Ebook Do Tests of Capital Structure Theory Mean What They Say?
Recent empirical research in capital structure has focused on regularities in the cross section of leverage to distinguish between various theories of financing policy. Both book and market leverage are related to profitability, book-to-market, and firm size. Changes in market leverage are largely explained by changes in equity value. Past book-to-market ratios have been shown to predict current capital structure. Firms appear to use external debt financing too conservatively, with the leverage of stable, profitable firms being particularly low. Even if firms have a target level of leverage, they move towards it slowly, at a “snail’s pace” (Fama and French (2002)). Firms with low and high leverage react differently to external economic shocks. Existing explanations for these findings are related to various versions of the pecking order, trade-off or market timing theories. Each of these theories is supported by some evidence and challenged by other evidence. This paper attempts to reconcile these apparently conflicting results by providing a quantitative, as well as qualitative, connection between empirical cross-sectional studies of capital structure and dynamic models of optimal financing behavior.
The starting point is a simple but, I believe, powerful observation: in a dynamic economy with frictions the leverage of most firms, most of the time, is likely to deviate from “optimal leverage” prescribed by a model of optimal financial policy. With transaction costs optimizing shareholders will prefer to adjust leverage by issuing or retiring securities infrequently, at “refinancing points”. One simple consequence of this observation is that, even if firms follow a certain model of financing behavior, a static model may nonetheless fail to explain differences between firms in a cross-section since, between refinancing points, the actual and “optimal” leverage differ. It has been long recognized that deviations from optimal leverage may create problems for interpreting the results of empirical research. For example, Myers (1984, p. 578) emphasizes that “any cross-sectional test of financing behavior should specify whether firms’ debt ratios differ because they have different optimal ratios or because their actual ratios diverge from optimal ones”.
In this paper I reverse the standard approach. Instead on fixing on a methodology to distinguish between alternative theories, I fix the theory and ask how the results of existing empirical tests should be interpreted. Specifically, I construct a model of optimal dynamic corporate financing behavior in the presence of frictions and then ask whether, using data generated by this model, tests similar to those used in empirical studies replicate the empirical properties of firms’ financing policies that are found empirically. In a nutshell, my results can be summarized methodologically as follows: (i) cross-sectional tests performed on data generated by dynamic models can produce results that are profoundly different from their predictions for corporate financing behavior at refinancing points; moreover, some results would lead to the rejection of precisely the model on which these tests are based; and (ii) results of even a stylized trade-off model of dynamic capital structure with adjustment costs are consistent with those observed empirically, and some are able to replicate empirical results quantitatively. These results suggest that there is need both to rethink current empirical methodology and to develop dynamic models of financing capable of delivering quantitative predictions.

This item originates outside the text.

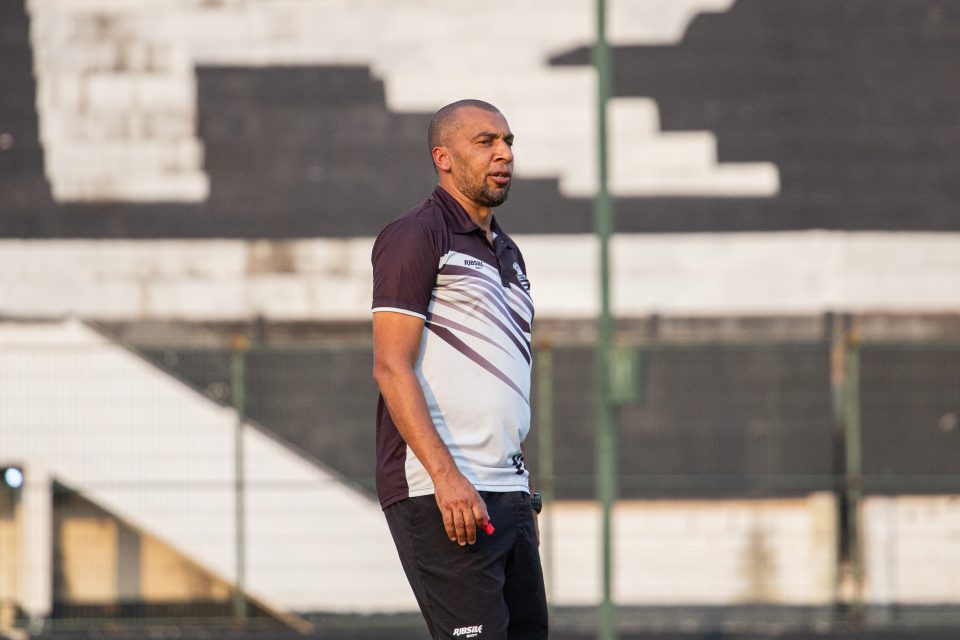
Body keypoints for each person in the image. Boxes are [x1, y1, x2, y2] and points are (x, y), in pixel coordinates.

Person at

A prerequisite for my analysis is a model that captures the dynamics of firms’ financing behavior. Among many existing interesting explanations of capital structure only the trade-off argument has a fully-worked out dynamic theory that leads to quantitative predictions of leverage ratios in dynamics. In the trade-off theory firms arrive at their optimal capital structure by balancing the corporate tax advantage to debt with the bankruptcy and agency costs. The choice of the trade-off model might seem regrettable because there exist at best mixed empirical support for this model. However, as I show in the paper, empirical data seems to be more consistent with the trade-off theory than has been found to date, and so ex-post the choice might seem less regrettable. To this end, therefore, I take a standard state-contingent model of dynamic capital structure rooted in a trade-off argument. While several features differentiate the model from others in the field, the basic setup is widely used in the literature. In the model, firms are always on their optimal capital structure path even though, because of the presence of adjustment costs, they choose to refinance only occasionally. Apparently small adjustment costs can lead to large waiting times and large changes in leverage, a result consistent with findings of Fischer, Heinkel, and Zechner (1989). Firms that perform consistently well re-leverage to exploit the tax related benefits of debt. Firms that perform badly face a liquidity crisis and may sell their assets to pay down debt. If their financial condition deteriorates still further, they resort to costly equity issuance to finance their debt payments and, once all other possibilities are exhausted, they default and equity ownership is transferred to debt holders.
I use the model in two ways. First, I derive the conditions that determine the path of firm’s optimal financing decisions. This enables me to study the cross section of optimal leverage at times when firms change their leverage: I call these “refinancing points”. Naturally, when firms are at their refinancing points, all the comparative statics predictions of the model are in line with the predictions of the trade-off theory.